_AUFGABE:_ Zieh aus den Einträgen unten jede Zeile heraus, in der das Wort „Assault“ vorkommt. Achte dabei auf Groß- und Kleinschreibung.

_GEZEIGTE DATEN:_
——

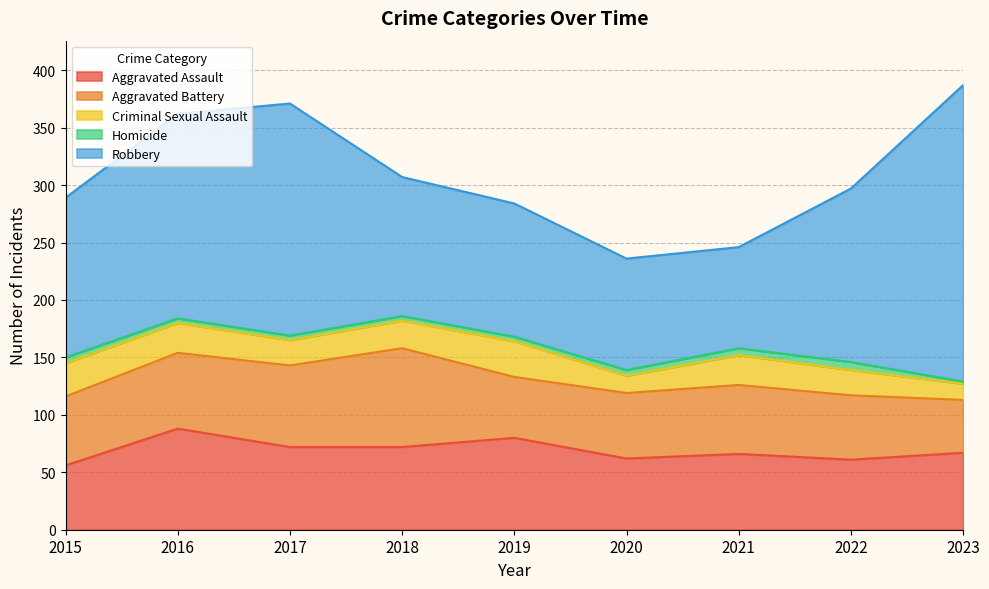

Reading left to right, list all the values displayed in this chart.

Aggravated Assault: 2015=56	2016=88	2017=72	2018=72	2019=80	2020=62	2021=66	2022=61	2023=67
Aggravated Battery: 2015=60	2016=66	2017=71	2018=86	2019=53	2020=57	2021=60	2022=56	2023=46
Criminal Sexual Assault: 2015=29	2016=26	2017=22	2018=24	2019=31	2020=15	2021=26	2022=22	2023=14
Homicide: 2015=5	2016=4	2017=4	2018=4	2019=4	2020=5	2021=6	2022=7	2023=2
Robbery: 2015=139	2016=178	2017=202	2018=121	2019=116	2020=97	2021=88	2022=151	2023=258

——

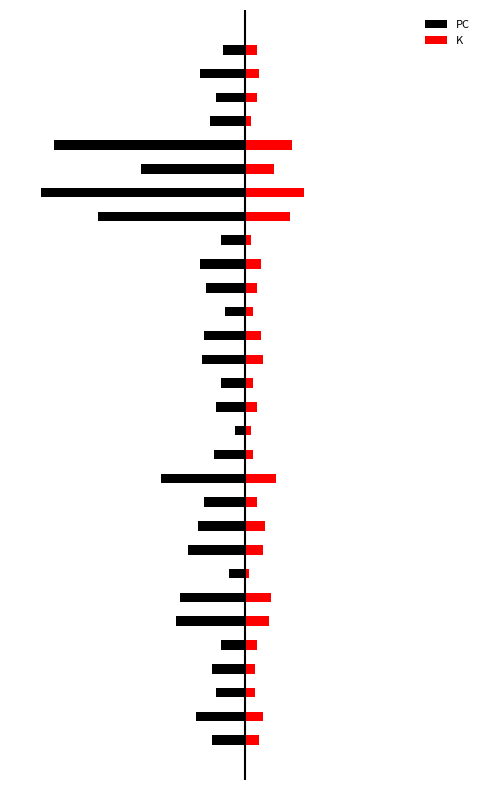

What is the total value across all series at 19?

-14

——

_LÖSUNG:_
Aggravated Assault: 2015=56	2016=88	2017=72	2018=72	2019=80	2020=62	2021=66	2022=61	2023=67
Criminal Sexual Assault: 2015=29	2016=26	2017=22	2018=24	2019=31	2020=15	2021=26	2022=22	2023=14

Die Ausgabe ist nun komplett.